While it may seem nuts to be thinking about buying anything now, it still makes sense to keep up with the contrarian signals. If you are going to be an investor (rather than a trader) you have to consider buying after the market has fallen. After all, how can you buy low if you don’t? The idea behind contrarian investing is that when most are bearish, it pays to be bullish. After all, those bears will eventually turn to bulls and will act on that. If you are already in the market when that happens, you’ll benefit. The same is true of the opposite situation. If the vast majority are bullish, it pays to be bearish on the theory that eventually the bulls will turn to bears and sell.

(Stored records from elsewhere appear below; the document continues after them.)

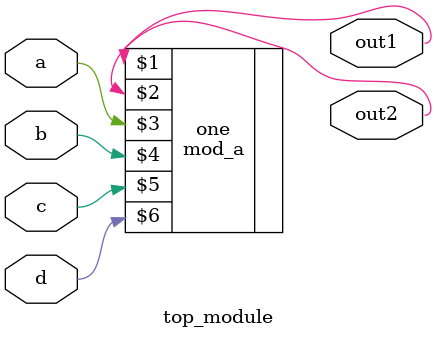
<source format=v>
module top_module ( 
    input a, 
    input b, 
    input c,
    input d,
    output out1,
    output out2
);
    
    mod_a one (out1, out2, a, b, c, d);

endmodule
</source>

Merrill Lynch’s monthly survey of fund managers was just released and it is one of the most pessimistic ever (via WSJ’s MarketBeat):

Merrill Lynch’s monthly fund manager survey, released Wednesday, serves as a nice snapshot for just how frightened the investment community was last week. Fund managers soured on global growth, investing in China, commodities and emerging markets in favor of higher cash levels and keeping their heads covered.

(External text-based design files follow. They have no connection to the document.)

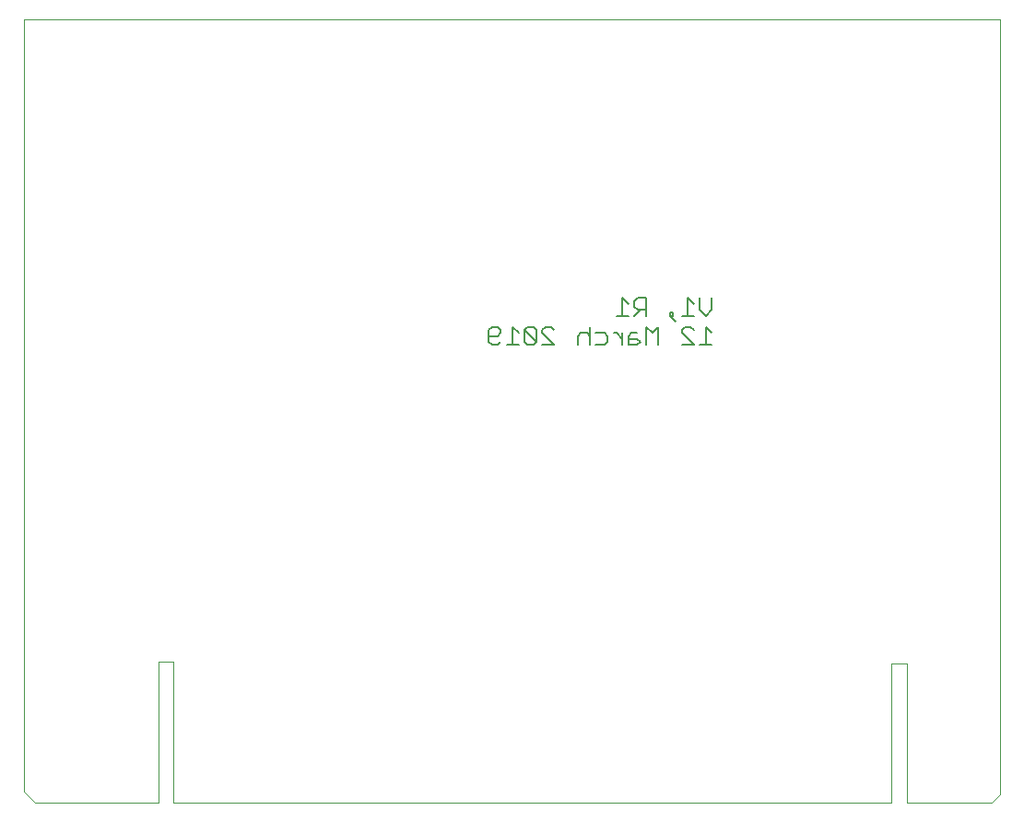
<source format=gbo>
G75*
%MOIN*%
%OFA0B0*%
%FSLAX25Y25*%
%IPPOS*%
%LPD*%
%AMOC8*
5,1,8,0,0,1.08239X$1,22.5*
%
%ADD10C,0.00000*%
%ADD11C,0.00600*%
D10*
X0026198Y0007776D02*
X0030135Y0003874D01*
X0074623Y0003874D01*
X0074623Y0054661D01*
X0080135Y0054661D01*
X0080135Y0003874D01*
X0339583Y0003874D01*
X0339583Y0054268D01*
X0345489Y0054268D01*
X0345489Y0003874D01*
X0376198Y0003874D01*
X0378954Y0006630D01*
X0378954Y0053087D01*
X0378954Y0052969D02*
X0378954Y0287067D01*
X0026198Y0287067D01*
X0026198Y0053575D01*
X0026198Y0053776D02*
X0026198Y0007776D01*
D11*
X0194175Y0170478D02*
X0195242Y0169410D01*
X0197377Y0169410D01*
X0198445Y0170478D01*
X0197377Y0172613D02*
X0194175Y0172613D01*
X0194175Y0170478D02*
X0194175Y0174748D01*
X0195242Y0175816D01*
X0197377Y0175816D01*
X0198445Y0174748D01*
X0198445Y0173681D01*
X0197377Y0172613D01*
X0200620Y0169410D02*
X0204890Y0169410D01*
X0202755Y0169410D02*
X0202755Y0175816D01*
X0204890Y0173681D01*
X0207066Y0174748D02*
X0207066Y0170478D01*
X0208133Y0169410D01*
X0210268Y0169410D01*
X0211336Y0170478D01*
X0207066Y0174748D01*
X0208133Y0175816D01*
X0210268Y0175816D01*
X0211336Y0174748D01*
X0211336Y0170478D01*
X0213511Y0169410D02*
X0217781Y0169410D01*
X0213511Y0173681D01*
X0213511Y0174748D01*
X0214579Y0175816D01*
X0216714Y0175816D01*
X0217781Y0174748D01*
X0226402Y0172613D02*
X0226402Y0169410D01*
X0226402Y0172613D02*
X0227470Y0173681D01*
X0229605Y0173681D01*
X0230672Y0172613D01*
X0232847Y0173681D02*
X0236050Y0173681D01*
X0237118Y0172613D01*
X0237118Y0170478D01*
X0236050Y0169410D01*
X0232847Y0169410D01*
X0230672Y0169410D02*
X0230672Y0175816D01*
X0239286Y0173681D02*
X0240354Y0173681D01*
X0242489Y0171545D01*
X0242489Y0169410D02*
X0242489Y0173681D01*
X0244664Y0172613D02*
X0244664Y0169410D01*
X0247867Y0169410D01*
X0248935Y0170478D01*
X0247867Y0171545D01*
X0244664Y0171545D01*
X0244664Y0172613D02*
X0245732Y0173681D01*
X0247867Y0173681D01*
X0251110Y0175816D02*
X0251110Y0169410D01*
X0255380Y0169410D02*
X0255380Y0175816D01*
X0253245Y0173681D01*
X0251110Y0175816D01*
X0251083Y0179910D02*
X0251083Y0186316D01*
X0247880Y0186316D01*
X0246813Y0185248D01*
X0246813Y0183113D01*
X0247880Y0182045D01*
X0251083Y0182045D01*
X0248948Y0182045D02*
X0246813Y0179910D01*
X0244638Y0179910D02*
X0240367Y0179910D01*
X0242502Y0179910D02*
X0242502Y0186316D01*
X0244638Y0184181D01*
X0259690Y0180978D02*
X0259690Y0179910D01*
X0260758Y0179910D01*
X0260758Y0180978D01*
X0259690Y0180978D01*
X0259690Y0179910D02*
X0261826Y0177775D01*
X0264001Y0179910D02*
X0268271Y0179910D01*
X0266136Y0179910D02*
X0266136Y0186316D01*
X0268271Y0184181D01*
X0270446Y0186316D02*
X0270446Y0182045D01*
X0272581Y0179910D01*
X0274717Y0182045D01*
X0274717Y0186316D01*
X0272581Y0175816D02*
X0272581Y0169410D01*
X0270446Y0169410D02*
X0274717Y0169410D01*
X0268271Y0169410D02*
X0264001Y0173681D01*
X0264001Y0174748D01*
X0265068Y0175816D01*
X0267203Y0175816D01*
X0268271Y0174748D01*
X0272581Y0175816D02*
X0274717Y0173681D01*
X0268271Y0169410D02*
X0264001Y0169410D01*
M02*

</source>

Calling the October survey “one of the most pessimistic we have ever conducted,” Gary Baker, equity strategist at Merrill Lynch, notes that institutional fund managers “believe that the world is in recession, that monetary policy is too restrictive, and that companies should use what cash flow they have to rebuild balance sheets.”

Interestingly, almost half (43%) of the managers believe stocks are undervalued. That’s the highest reading in over a decade. So if they think stocks are undervalued, why are they bearish?